Problems to work on =>
A. List every performer named in the sentence of the Pirivom Santhippom passage that states who starred in the show.
B. Reproduce the part of the Pirivom Santhippom passage that opens with the words containing "The show starred" and closes with "of skin colour.".
C. According to the Pirivom Santhippom passage, how many episodes of the soap opera aired?
___ Supplied passage ___
Pirivom Santhippom () is a 2011 Indian Tamil-language soap opera that aired Monday through Friday on Vijay TV from 4 April 2011 to 4 May 2012 at 7:30PM (IST) for 272 episodes. Its initial concept is an adaptation from North Indian Hindi serial Sapna Babul Ka...Bidaai that was aired on Star Plus.

The show starred Kalyani, Rachitha Mahalakshmi, Syed Anwar Ahmed, Dinesh Gopalasamy, Anuradha Krishnamoorthy and among others. It was director by Rashool.  This is a story of two childhood friends Revathy (Kalyani) and Jyothi (Rachitha Mahalakshmi) explores the social impacts of skin colour.

Plot
Revathy (Kalyani) who is treated as a step daughter in the family by her aunt Dhanam (Rajalakshmi), Jothi's mother and is targeted because of her beauty. Jothi (Rachitha Mahalakshmi) gets criticised of her dark complexion and her marriage gets delayed because of her appearance. Amidst all the differences and partialities, Revathy and Jothi stay close to each other. The beautiful friendship breaks due to multiple factors when Revathy marries Prabhu (Syed Anwar Ahmed), a psychologically affected guy for the sake of her family. Unfortunate events happen and finally Jyothi's marriage with Karthik (Dinesh Gopalasamy), death of Shanmugaraja and Revathy accused of his death. Revathy endures the evil plans of Abirami (Anuradha Krishnamoorthy) and brings Prabhu back to normal life by her persistent effort and belief in him.
___ Data shown ___
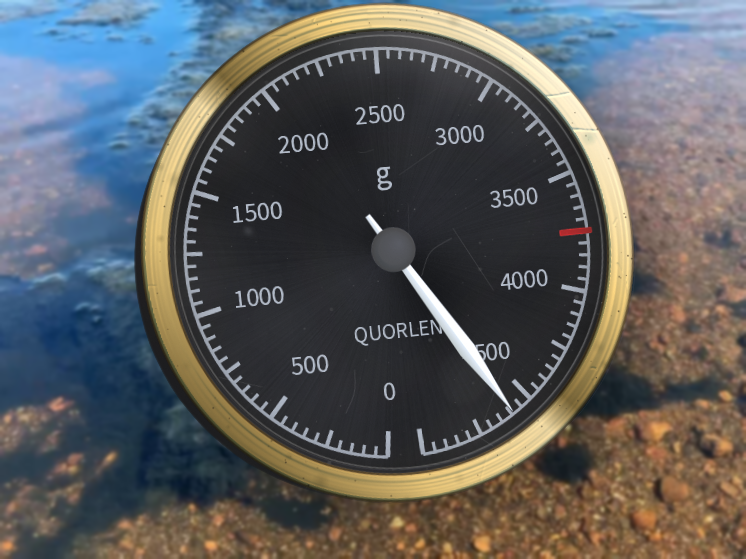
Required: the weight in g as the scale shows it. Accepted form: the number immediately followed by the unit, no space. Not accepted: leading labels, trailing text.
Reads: 4600g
___
Exercise answers =>
A. Kalyani, Rachitha Mahalakshmi, Syed Anwar Ahmed, Dinesh Gopalasamy, Anuradha Krishnamoorthy

B.
The show starred Kalyani, Rachitha Mahalakshmi, Syed Anwar Ahmed, Dinesh Gopalasamy, Anuradha Krishnamoorthy and among others. It was director by Rashool.  This is a story of two childhood friends Revathy (Kalyani) and Jyothi (Rachitha Mahalakshmi) explores the social impacts of skin colour.

C. 272 episodes